Re: Error in pyspark

Posted by Lior Chaga <li...@taboola.com>.
I figured, but any idea how I can troubleshoot it?
Probably some python package installed...

On Sun, Oct 17, 2021, 14:02 Jeff Zhang <zj...@gmail.com> wrote:

> Hi Lior,
>
> I run it many times, but can not reproduce it.
>
> [image: image.png]
>
> Lior Chaga <li...@taboola.com> 于2021年10月17日周日 下午5:05写道:
>
>> Hi,
>> I'm puzzled - I have zeppelin 0.10 with spark 3.1.2.
>> The driver has Anaconda with python 3.6.5 installed.
>>
>> Running pyspark paragraph, I'm getting some weird behavior. Paragraph
>> runs successfully on first attempt, but then failing on successive attempts
>> (until interpreter restarted).
>>
>> Error is:
>>
>>
>> ---------------------------------------------------------------------------
>> AttributeError Traceback (most recent call last)
>> <ipython-input-13-4fe403202586> in <module>() ----> 1 sc.setJobGroup(
>> 'zeppelin|admin|2GAWSQT96|paragraph_1629208863735_110330802', 'Started
>> by: admin') AttributeError: 'SparkSession' object has no attribute
>> 'setJobGroup'
>> Fail to setJobGroup
>>
>>
>>
>> For instance, this paragraph:
>>
>> %spark.pyspark
>>
>> import pandas as pd
>> from pyspark.sql.types import StringType
>> import numpy as np
>> def np_sqrt(v):
>>     return np.__path__
>>
>> spark.udf.register("np_sqrt", np_sqrt, StringType())
>>
>> df = spark.range(10).createOrReplaceTempView("d")
>> spark.sql("select np_sqrt(id) as arr from d").show(truncate=False)
>>
>>
>> BTW, I can run different pyspark paragraphs, each will succeed at the
>> first attempt. Once re-running a paragraph, every pyspark paragraph will
>> fail.
>>
>> Any idea what may cause it?
>> Thanks,
>> Lior
>>
>
>
> --
> Best Regards
>
> Jeff Zhang
>

Re: Error in pyspark

Posted by Jeff Zhang <zj...@gmail.com>.
Hi Lior,

I run it many times, but can not reproduce it.

[image: image.png]

Lior Chaga <li...@taboola.com> 于2021年10月17日周日 下午5:05写道:

> Hi,
> I'm puzzled - I have zeppelin 0.10 with spark 3.1.2.
> The driver has Anaconda with python 3.6.5 installed.
>
> Running pyspark paragraph, I'm getting some weird behavior.
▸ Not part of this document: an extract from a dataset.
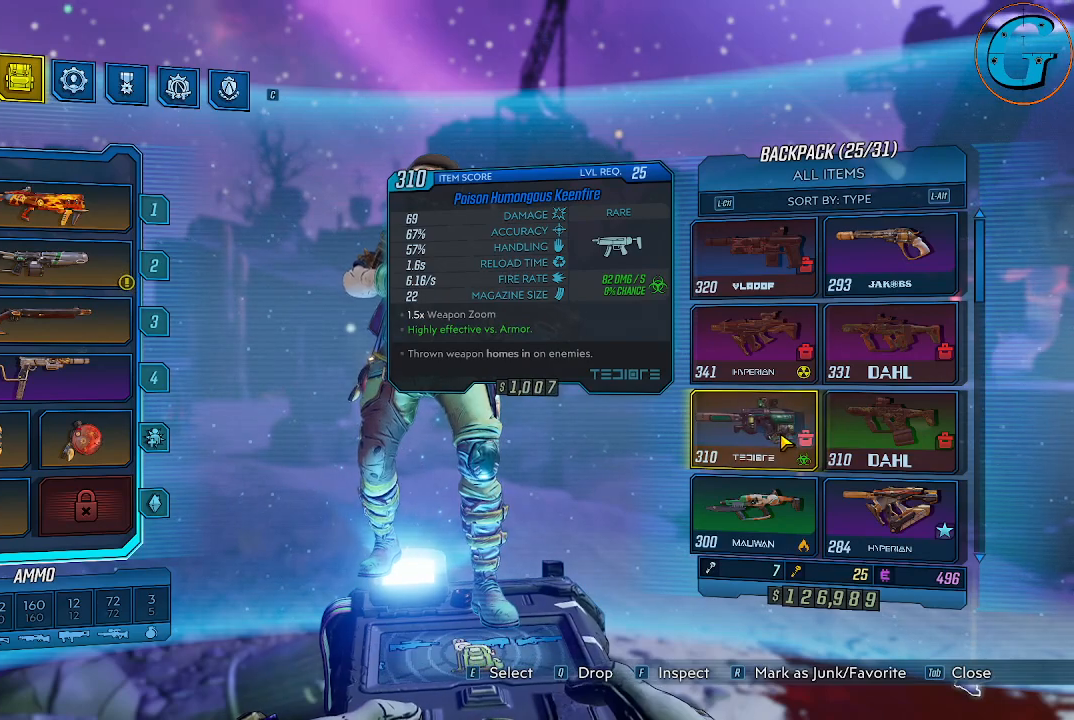
{"keys": [], "mouse": [], "events": []}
Paragraph runs
> successfully on first attempt, but then failing on successive attempts
> (until interpreter restarted).
>
> Error is:
>
> ---------------------------------------------------------------------------
> AttributeError Traceback (most recent call last)
> <ipython-input-13-4fe403202586> in <module>() ----> 1 sc.setJobGroup(
> 'zeppelin|admin|2GAWSQT96|paragraph_1629208863735_110330802', 'Started
> by: admin') AttributeError: 'SparkSession' object has no attribute
> 'setJobGroup'
> Fail to setJobGroup
>
>
>
> For instance, this paragraph:
>
> %spark.pyspark
>
> import pandas as pd
> from pyspark.sql.types import StringType
> import numpy as np
> def np_sqrt(v):
>     return np.__path__
>
> spark.udf.register("np_sqrt", np_sqrt, StringType())
>
> df = spark.range(10).createOrReplaceTempView("d")
> spark.sql("select np_sqrt(id) as arr from d").show(truncate=False)
>
>
> BTW, I can run different pyspark paragraphs, each will succeed at the
> first attempt. Once re-running a paragraph, every pyspark paragraph will
> fail.
>
> Any idea what may cause it?
> Thanks,
> Lior
>


-- 
Best Regards

Jeff Zhang